Not for long though, because they then snapped-up 62 stores in the South East from failed retailers Jessops, Blockbuster and HMV. This was much to the relief of High Street landlords and town centre managers. They were acquired at rock-bottom prices thanks to the recession and will now be converted into ‘M Local’ convenience stores. Nice timing.

So what else made Morrisons’ change their mind about online sales? Maybe because they recognised it as THE growth area in retailing and maybe because they’d done their homework. The essence of running a profitable supermarket is keeping overheads down e.g. food handling (use self-service) and transport to the consumer (offer free parking and get them to come to you).

Morrisons hit on the strategy of purchasing a 10% stake in New York-based online grocer Fresh Direct.

The problem with selling online is you get lumbered with the costs for stock-picking and deliveries, so an ever-cautious Morrisons hit on the strategy of purchasing a 10% stake in New York-based online grocer Fresh Direct. They then sent a team to the USA to learn how to run online sales profitably and are now using that experience to put the screws on Ocado. That’s the way to do it – learn from someone else’s experience.

Secondly, Tesco: The Company announced a purchase of the 50-unit Giraffe restaurant chain for some £48million as part of it’s strategy to turn Supermarkets into ‘all-day destinations’.
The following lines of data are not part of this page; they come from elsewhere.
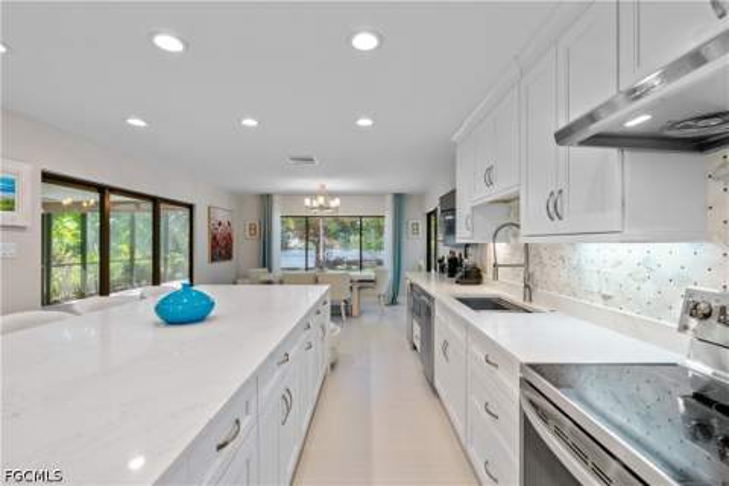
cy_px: 243
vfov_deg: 73.7
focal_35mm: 16
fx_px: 324
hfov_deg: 96.7
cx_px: 364
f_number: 8
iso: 400
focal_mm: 16
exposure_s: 1/60
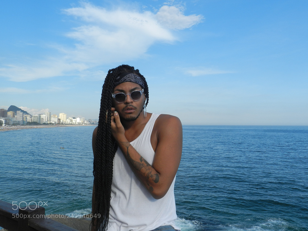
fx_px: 285
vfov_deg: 44.2
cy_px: 116
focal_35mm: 32
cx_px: 154
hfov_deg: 56.8
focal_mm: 5.6
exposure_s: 1/1000
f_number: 4
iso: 160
This is common enough in Europe where edge-of-town Supermarkets often occupy the same building as smaller shops – jewellers, bakers, newsagents etc – and Tesco have already tied-into coffeehouse chain Harris and Hoole, bakery group Euphorium and online film service Blinkbox.

Their commercial director, Kevin Grace said: ‘We’ve been doing a lot of thinking about retail destinations and how our stores might become somewhere that people spend more time, as well as shop. With more general merchandise moving online we have a great opportunity to rethink how we use the space in some of our larger stores. We want the dining experience to feel separate from the weekly shop because it’s a place where customers can take a break and relax.’

Being stuck all day in a Tesco sounds like the stuff of nightmares to me, similar to searching for an exit in an Ikea store. I’d question whether this can work outside the South East where retail sales are still buoyant. It all sounds a bit London’ish to me.

So finally, what lessons can be learnt from this: Self-service, free parking, online sales with a delivery service or a more leisure-based experience? Now that you have a long queue of impatient shoppers waiting to be served the dilemma is: How many tills do you need to provide?

At this point you need to study so-called queuing theory developed by Danish statistician Agner Erlang to improve the Copenhagen telephone exchange. Look it up on Wikipedia – this is heavyweight statistical probability stuff used by Supermarkets to calculate how many checkouts they need. It takes into account factors like balking (customers refusing to join a long queue), reneging (leaving a slow-moving queue) and jockeying (switching between queues). Somehow a Poisson comes into it as well – isn’t that French for ‘Fish’? You can also entertain yourself by testing the theory on your customers e.g. who has the sharpest elbows or heaviest handbag etc and gets served first?

Which got me wondering – could queuing theory be used to outwit Bookies? If there are X number of horses in a race over Y number of hurdles then making allowance for balking, reneging and jockeying will queuing theory predict which horse comes in first? I tried this at Cheltenham Gold Cup instead of my usual ‘bet on the jockey, not the horse’ system. And I lost the lot. Boo Hoo. The theory didn’t know that Barry Geraghty and Bobs Worth had won the Hennessy Gold Cup back in December but the Bookies did.

The Gold Cup destroyed my belief in queuing theory and replaced it with barefoot theory. This predicts that you will never see a Bookie’s children walking around in bare feet.